■ Required work
Leaving out only the pictures, write out all the entries exactly.

━━━ Available records ━━━

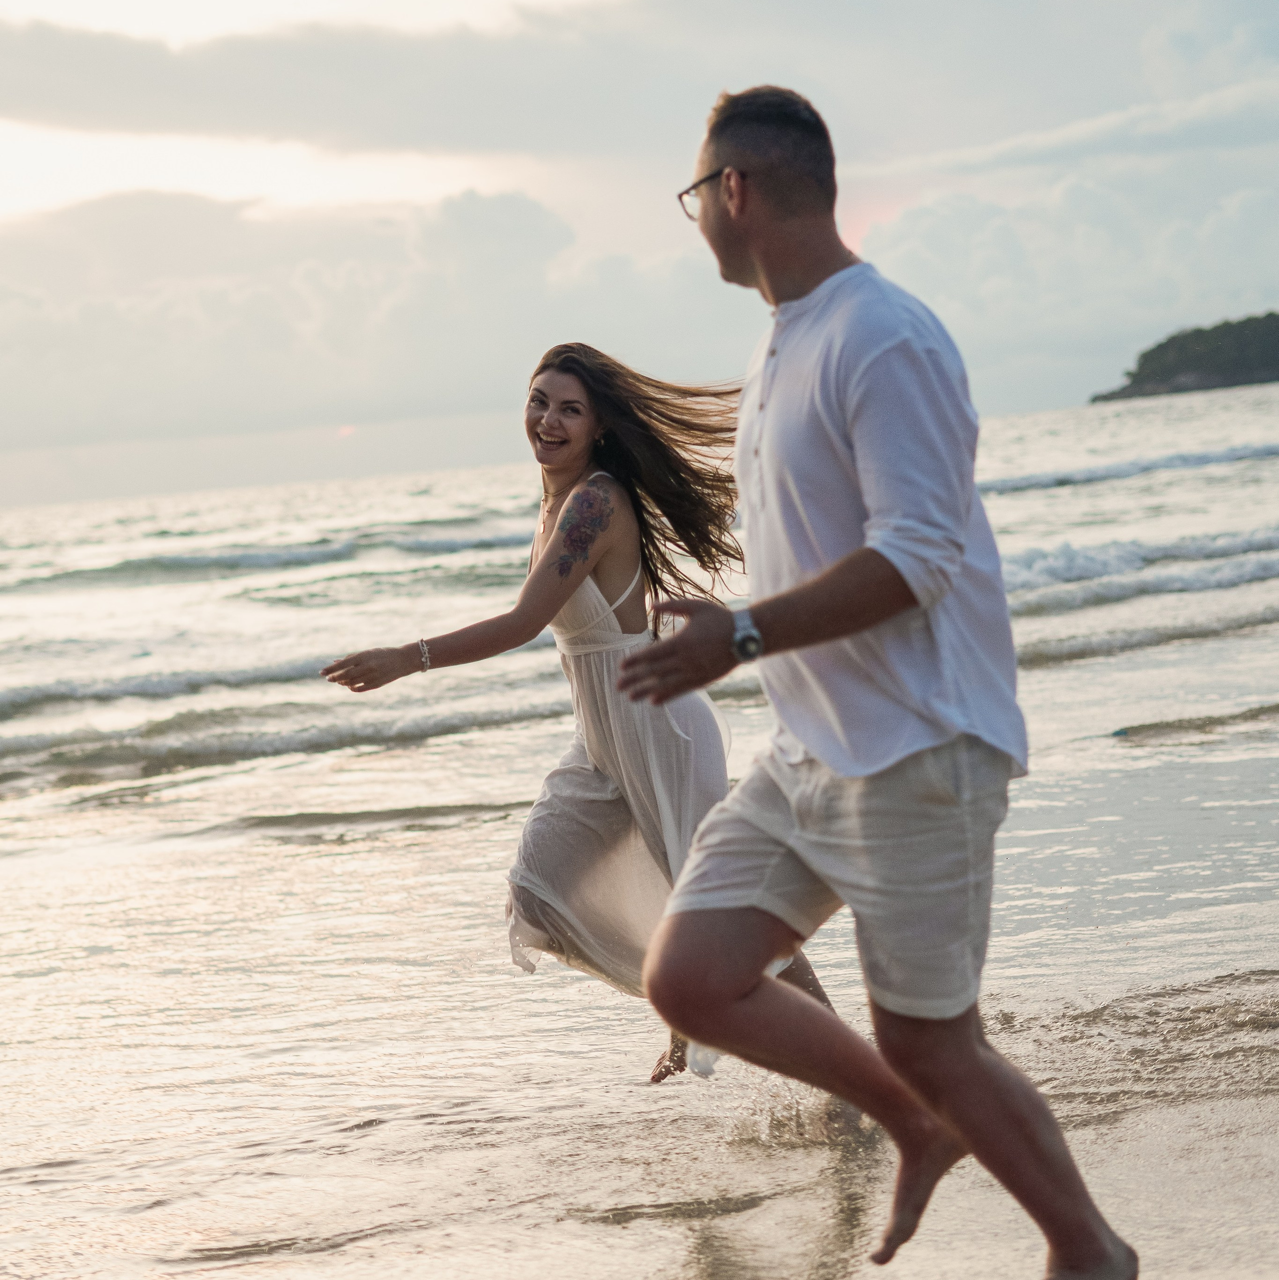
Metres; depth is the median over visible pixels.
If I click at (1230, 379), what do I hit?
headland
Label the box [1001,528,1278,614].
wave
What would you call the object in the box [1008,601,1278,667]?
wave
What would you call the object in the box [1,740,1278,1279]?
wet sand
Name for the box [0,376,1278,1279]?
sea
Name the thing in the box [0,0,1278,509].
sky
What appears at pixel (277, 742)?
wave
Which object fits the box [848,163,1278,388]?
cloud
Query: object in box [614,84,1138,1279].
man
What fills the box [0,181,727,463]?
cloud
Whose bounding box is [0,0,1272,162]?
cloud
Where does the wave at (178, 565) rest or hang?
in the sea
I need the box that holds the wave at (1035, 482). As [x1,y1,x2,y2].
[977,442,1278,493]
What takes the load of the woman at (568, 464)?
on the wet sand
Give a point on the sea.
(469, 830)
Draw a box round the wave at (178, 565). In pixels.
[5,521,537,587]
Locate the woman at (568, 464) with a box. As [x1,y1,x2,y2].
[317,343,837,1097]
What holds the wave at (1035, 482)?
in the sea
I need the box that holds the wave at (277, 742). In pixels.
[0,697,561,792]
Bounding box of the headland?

━━━

■ Written solution
Metres; depth is the median over visible pixels.
If I click at (1230, 379), what do I hit?
headland
Label the box [1001,528,1278,614].
wave
What would you call the object in the box [1008,601,1278,667]?
wave
What would you call the object in the box [1,740,1278,1279]?
wet sand
Name for the box [0,376,1278,1279]?
sea
Name the thing in the box [0,0,1278,509].
sky
What appears at pixel (277, 742)?
wave
Which object fits the box [848,163,1278,388]?
cloud
Query: object in box [614,84,1138,1279].
man
What fills the box [0,181,727,463]?
cloud
Whose bounding box is [0,0,1272,162]?
cloud
Where does the wave at (178, 565) rest or hang?
in the sea
I need the box that holds the wave at (1035, 482). As [x1,y1,x2,y2].
[977,442,1278,493]
What takes the load of the woman at (568, 464)?
on the wet sand
Give a point on the sea.
(469, 830)
Draw a box round the wave at (178, 565). In pixels.
[5,521,537,587]
Locate the woman at (568, 464) with a box. As [x1,y1,x2,y2].
[317,343,837,1097]
What holds the wave at (1035, 482)?
in the sea
I need the box that holds the wave at (277, 742). In pixels.
[0,697,561,792]
Bounding box of the headland?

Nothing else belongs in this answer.